• Saved entries:
--- START ---

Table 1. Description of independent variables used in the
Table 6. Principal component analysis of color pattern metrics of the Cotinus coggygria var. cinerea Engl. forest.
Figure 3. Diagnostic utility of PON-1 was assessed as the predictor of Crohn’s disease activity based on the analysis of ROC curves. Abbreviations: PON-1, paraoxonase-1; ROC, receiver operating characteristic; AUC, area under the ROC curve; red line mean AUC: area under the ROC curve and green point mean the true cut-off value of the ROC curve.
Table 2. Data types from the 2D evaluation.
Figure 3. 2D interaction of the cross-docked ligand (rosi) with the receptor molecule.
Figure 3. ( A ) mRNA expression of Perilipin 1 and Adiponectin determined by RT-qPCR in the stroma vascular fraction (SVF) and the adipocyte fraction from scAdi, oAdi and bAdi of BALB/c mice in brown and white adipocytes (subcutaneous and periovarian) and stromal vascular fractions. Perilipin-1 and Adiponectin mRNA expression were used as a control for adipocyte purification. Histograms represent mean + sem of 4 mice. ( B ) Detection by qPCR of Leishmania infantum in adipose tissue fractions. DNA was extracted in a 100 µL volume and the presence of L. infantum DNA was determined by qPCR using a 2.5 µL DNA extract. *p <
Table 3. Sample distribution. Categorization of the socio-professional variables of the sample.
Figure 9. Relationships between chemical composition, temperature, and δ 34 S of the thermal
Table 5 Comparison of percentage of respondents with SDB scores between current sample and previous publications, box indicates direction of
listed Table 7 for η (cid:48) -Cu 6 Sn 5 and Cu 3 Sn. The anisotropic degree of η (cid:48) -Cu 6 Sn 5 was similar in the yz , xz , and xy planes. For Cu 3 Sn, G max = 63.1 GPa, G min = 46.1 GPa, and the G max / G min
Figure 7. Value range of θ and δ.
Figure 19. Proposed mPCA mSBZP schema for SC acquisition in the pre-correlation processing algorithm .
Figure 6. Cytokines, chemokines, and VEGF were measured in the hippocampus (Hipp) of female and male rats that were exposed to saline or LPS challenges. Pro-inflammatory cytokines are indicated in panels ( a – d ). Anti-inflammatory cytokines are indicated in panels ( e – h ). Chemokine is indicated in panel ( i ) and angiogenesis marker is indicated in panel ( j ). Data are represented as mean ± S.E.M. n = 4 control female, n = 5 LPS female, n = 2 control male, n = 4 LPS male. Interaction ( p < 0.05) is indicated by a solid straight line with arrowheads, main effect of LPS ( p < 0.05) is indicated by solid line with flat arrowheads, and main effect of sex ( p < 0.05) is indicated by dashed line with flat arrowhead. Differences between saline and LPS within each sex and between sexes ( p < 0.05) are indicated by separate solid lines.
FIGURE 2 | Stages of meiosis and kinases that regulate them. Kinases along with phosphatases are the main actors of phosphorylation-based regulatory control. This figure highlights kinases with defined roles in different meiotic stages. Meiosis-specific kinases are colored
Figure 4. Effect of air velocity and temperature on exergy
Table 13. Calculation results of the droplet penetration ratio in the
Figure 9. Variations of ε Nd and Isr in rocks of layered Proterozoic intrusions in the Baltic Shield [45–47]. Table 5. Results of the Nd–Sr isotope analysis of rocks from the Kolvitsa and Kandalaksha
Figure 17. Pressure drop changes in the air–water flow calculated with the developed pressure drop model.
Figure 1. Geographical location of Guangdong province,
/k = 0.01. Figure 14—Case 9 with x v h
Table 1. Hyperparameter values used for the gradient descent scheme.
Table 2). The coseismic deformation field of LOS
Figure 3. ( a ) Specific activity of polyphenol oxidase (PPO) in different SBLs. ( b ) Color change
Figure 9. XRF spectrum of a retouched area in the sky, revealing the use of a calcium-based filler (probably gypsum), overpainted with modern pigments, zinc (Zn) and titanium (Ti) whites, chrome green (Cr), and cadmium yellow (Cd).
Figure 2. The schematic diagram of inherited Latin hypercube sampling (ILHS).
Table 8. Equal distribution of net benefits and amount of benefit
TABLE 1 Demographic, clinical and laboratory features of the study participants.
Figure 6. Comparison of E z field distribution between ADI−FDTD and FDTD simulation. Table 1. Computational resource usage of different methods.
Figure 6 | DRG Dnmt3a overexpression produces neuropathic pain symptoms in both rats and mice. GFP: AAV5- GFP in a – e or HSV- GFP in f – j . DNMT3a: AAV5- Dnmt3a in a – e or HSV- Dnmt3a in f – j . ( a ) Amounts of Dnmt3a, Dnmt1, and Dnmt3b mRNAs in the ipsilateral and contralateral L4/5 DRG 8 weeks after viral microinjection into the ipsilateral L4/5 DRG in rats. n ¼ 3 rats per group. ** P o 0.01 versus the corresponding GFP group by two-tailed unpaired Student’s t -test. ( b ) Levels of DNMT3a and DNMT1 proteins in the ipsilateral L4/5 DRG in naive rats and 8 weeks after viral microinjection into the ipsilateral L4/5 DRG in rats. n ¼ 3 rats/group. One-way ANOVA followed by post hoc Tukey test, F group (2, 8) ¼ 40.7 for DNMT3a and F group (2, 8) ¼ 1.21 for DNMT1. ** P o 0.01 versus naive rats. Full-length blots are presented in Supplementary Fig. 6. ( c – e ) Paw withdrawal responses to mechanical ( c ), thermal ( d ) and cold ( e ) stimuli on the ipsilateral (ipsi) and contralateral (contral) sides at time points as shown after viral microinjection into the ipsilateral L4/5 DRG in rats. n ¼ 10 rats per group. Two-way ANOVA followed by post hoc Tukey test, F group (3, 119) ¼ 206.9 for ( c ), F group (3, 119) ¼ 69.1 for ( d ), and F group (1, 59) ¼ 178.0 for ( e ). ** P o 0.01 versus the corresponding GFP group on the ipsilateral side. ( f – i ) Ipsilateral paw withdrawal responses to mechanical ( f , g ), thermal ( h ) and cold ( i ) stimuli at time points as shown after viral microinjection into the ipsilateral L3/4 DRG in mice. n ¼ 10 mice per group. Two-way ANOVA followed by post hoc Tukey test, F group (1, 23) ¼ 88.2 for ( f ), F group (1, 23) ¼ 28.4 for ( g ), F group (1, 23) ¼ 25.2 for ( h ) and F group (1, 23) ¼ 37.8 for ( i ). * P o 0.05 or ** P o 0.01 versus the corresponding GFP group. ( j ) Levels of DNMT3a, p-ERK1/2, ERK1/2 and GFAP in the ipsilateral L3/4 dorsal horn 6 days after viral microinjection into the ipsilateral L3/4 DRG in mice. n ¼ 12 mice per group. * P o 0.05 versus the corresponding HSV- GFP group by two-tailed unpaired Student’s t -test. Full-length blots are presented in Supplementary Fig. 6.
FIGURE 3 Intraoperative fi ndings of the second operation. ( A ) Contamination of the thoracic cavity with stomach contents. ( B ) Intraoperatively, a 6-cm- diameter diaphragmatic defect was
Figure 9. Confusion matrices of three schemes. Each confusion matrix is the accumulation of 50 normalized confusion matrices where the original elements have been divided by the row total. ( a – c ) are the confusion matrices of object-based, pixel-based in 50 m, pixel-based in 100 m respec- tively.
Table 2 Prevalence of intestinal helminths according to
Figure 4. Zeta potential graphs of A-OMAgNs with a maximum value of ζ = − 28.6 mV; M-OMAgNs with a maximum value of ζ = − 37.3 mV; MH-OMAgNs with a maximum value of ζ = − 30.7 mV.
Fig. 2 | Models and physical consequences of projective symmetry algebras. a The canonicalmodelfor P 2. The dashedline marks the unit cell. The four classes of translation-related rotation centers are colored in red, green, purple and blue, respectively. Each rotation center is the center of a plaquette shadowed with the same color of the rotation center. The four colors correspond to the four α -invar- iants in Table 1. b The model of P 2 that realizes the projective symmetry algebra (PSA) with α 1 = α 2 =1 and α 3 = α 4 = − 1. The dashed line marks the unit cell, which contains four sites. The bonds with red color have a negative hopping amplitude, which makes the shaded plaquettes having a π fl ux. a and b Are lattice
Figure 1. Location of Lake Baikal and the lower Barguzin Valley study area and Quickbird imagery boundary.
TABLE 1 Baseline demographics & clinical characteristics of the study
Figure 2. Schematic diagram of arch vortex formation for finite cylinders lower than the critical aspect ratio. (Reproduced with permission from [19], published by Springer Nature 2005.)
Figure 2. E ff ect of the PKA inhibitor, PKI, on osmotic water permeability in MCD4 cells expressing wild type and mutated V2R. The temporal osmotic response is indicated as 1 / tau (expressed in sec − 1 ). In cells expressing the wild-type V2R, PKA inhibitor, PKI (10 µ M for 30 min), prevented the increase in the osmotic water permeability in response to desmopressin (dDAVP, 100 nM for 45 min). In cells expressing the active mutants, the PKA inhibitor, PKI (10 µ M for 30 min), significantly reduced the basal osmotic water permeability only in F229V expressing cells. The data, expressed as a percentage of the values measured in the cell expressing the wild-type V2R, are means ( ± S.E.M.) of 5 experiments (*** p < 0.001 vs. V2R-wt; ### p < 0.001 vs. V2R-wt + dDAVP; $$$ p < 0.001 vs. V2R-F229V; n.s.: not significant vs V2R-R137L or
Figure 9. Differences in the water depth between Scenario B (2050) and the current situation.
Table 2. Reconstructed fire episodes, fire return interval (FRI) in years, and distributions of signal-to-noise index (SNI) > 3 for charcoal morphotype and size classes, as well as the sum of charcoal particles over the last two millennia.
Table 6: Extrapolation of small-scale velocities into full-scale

--- END ---

Reproduce exactly the section above that begins at the line containing "Table 2). The" and ends at the line containing "Figure 6. Comparison", leaving out all other lines.

• WRITTEN SOLUTION:
Table 2). The coseismic deformation field of LOS
Figure 3. ( a ) Specific activity of polyphenol oxidase (PPO) in different SBLs. ( b ) Color change
Figure 9. XRF spectrum of a retouched area in the sky, revealing the use of a calcium-based filler (probably gypsum), overpainted with modern pigments, zinc (Zn) and titanium (Ti) whites, chrome green (Cr), and cadmium yellow (Cd).
Figure 2. The schematic diagram of inherited Latin hypercube sampling (ILHS).
Table 8. Equal distribution of net benefits and amount of benefit
TABLE 1 Demographic, clinical and laboratory features of the study participants.
Figure 6. Comparison of E z field distribution between ADI−FDTD and FDTD simulation. Table 1. Computational resource usage of different methods.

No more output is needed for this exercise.